Il faut donner crédit à la série, ne serait-ce que pour le point de vue qu’elle a préconisé. Dans sa structure, ce fait divers aurait fait une haletante histoire policière, commençant par l’enquête, puis l’interrogatoire et la sentence. Pourtant, The Moorside ignore tout simplement cette avenue et on peut compter le nombre de plans où l’on voit la petite Shannon (de dos) sur les doigts d’une main. En effet, toute cette histoire nous est racontée à travers les yeux de Julie qui nous émeut avec son optimisme sans failles et son habileté lors des battues à mettre à contribution la communauté, laquelle ne demande que ça d’ailleurs. Pourtant, celle-ci est aussi démunie que Karen et lors du retournement de situation, on est à même de comprendre sa déception, voir, son humiliation après que l’affreuse vérité n’éclate. Mention honorable ici concernant la mise en scène qui vient accentuer ce désespoir avec son style « vérité ». En effet, l’on remarque la caméra qui se déplace en même temps que ses sujets, comme s’il s’agissait d’un documentaire. En ajoutant au bas de l’écran le nombre de jours qui s’accumulent suivant la disparition et l’absence de maquillage du côté des acteurs, l’impression de réalisme est atteinte.
Du point de vue de la métaphore, l’on remarque tout au long de la série que les protagonistes entrent chez les autres sans même cogner, comme quoi la proximité et la confiance définissent cette communauté qui n’a pas grand-chose à offrir, mais solidaire. À la toute fin par contre, Natalie sort de chez elle et verrouille sa porte…

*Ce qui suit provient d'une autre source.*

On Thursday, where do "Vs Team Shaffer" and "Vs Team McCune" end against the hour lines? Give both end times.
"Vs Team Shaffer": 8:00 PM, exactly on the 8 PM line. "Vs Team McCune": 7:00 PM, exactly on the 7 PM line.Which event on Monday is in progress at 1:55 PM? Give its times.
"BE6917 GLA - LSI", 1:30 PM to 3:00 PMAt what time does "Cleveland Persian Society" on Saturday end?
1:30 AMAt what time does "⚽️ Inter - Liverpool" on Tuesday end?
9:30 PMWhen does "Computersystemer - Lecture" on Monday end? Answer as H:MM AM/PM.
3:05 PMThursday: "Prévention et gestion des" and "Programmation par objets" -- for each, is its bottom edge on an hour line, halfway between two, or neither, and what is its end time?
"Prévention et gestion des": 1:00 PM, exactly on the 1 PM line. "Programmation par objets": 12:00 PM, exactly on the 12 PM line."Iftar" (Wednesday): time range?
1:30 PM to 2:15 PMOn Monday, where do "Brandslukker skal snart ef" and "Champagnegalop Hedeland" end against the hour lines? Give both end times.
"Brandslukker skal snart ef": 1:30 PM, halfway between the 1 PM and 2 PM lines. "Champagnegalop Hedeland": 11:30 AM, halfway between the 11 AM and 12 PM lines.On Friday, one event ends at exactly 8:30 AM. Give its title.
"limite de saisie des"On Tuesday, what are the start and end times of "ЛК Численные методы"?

En nous offrant un autre point de vue, moins voyeur et plus communautaire, on ne peut que se réjouir des cotes d’écoute. En effet, le premier épisode de The Moorside a attiré 9,9 millions de téléspectateurs, ce qui en fait la série télévisée la plus regardée de la BBC depuis que son audimat est compilé, il y a de cela 15 ans. Le second épisode quant à lui a été regardé pas 7,2 millions et a dominé la soirée avec une part de marché de 34 %.